Standard & Poor's Ratings Services lowered its issuer credit rating (ICR) to 'D' from 'SD' (selective default) on Stockton, Calif. The outlook is not meaningful.

In addition, Standard & Poor's lowered its issue ratings to 'C' from 'CC' on the city's pension obligation bonds, lease revenue bonds, and certificates of participation (COPs), some of which were issued by the Stockton Public Financing Authority and the Stockton Redevelopment Agency. The outlook on these ratings is negative.

"The 'D' ICR reflects our view of the city's planned nonpayment of substantially all of its obligations as they come due," said Standard & Poor's credit analyst Chris Morgan. "Additionally, we understand the city plans to file for bankruptcy protection under Chapter 9 of the U.S. Bankruptcy Code," Mr.

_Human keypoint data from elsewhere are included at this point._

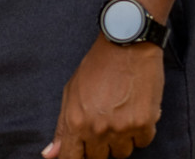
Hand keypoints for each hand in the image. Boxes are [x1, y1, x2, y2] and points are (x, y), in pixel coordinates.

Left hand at [43, 38, 162, 158]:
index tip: (82, 152)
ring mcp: (122, 128)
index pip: (72, 158)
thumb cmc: (95, 68)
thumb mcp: (70, 93)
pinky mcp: (144, 124)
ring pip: (122, 153)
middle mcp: (98, 129)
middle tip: (103, 123)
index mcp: (75, 122)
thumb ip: (62, 128)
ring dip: (121, 139)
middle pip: (99, 158)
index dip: (76, 157)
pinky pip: (142, 142)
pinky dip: (140, 131)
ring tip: (120, 114)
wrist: (126, 46)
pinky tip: (135, 112)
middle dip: (100, 146)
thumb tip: (50, 155)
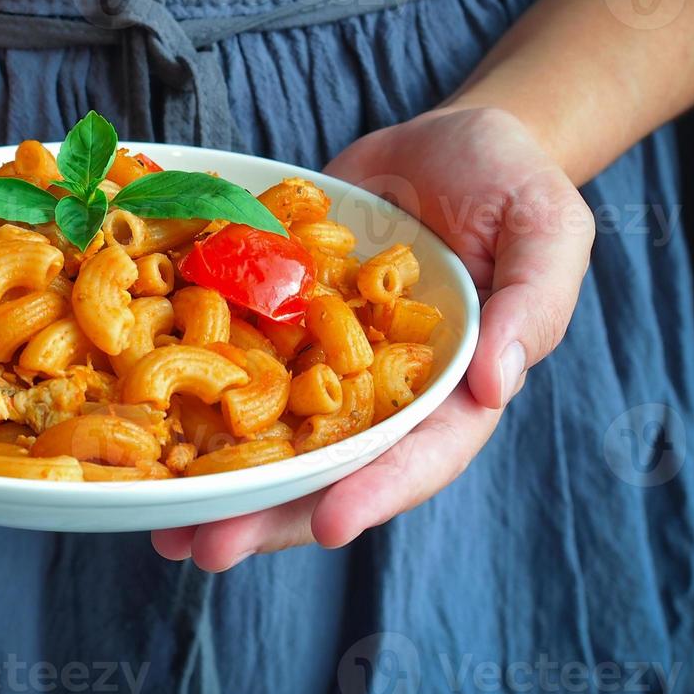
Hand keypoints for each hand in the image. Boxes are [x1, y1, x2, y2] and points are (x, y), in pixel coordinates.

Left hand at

Morgan added.

The negative outlook on the city's lease revenue bond and COP rating reflects our view that we could further lower the rating in the next year as debt service reserves, sureties, and restricted funds (which are currently paying bondholders or pending payment to same in the absence of appropriated general funds) are exhausted and/or otherwise not paid to bondholders in bankruptcy. The negative outlook on the pension obligation bond rating reflects our understanding of the city's planned non-payment of debt service in September and the lack of other enhancements.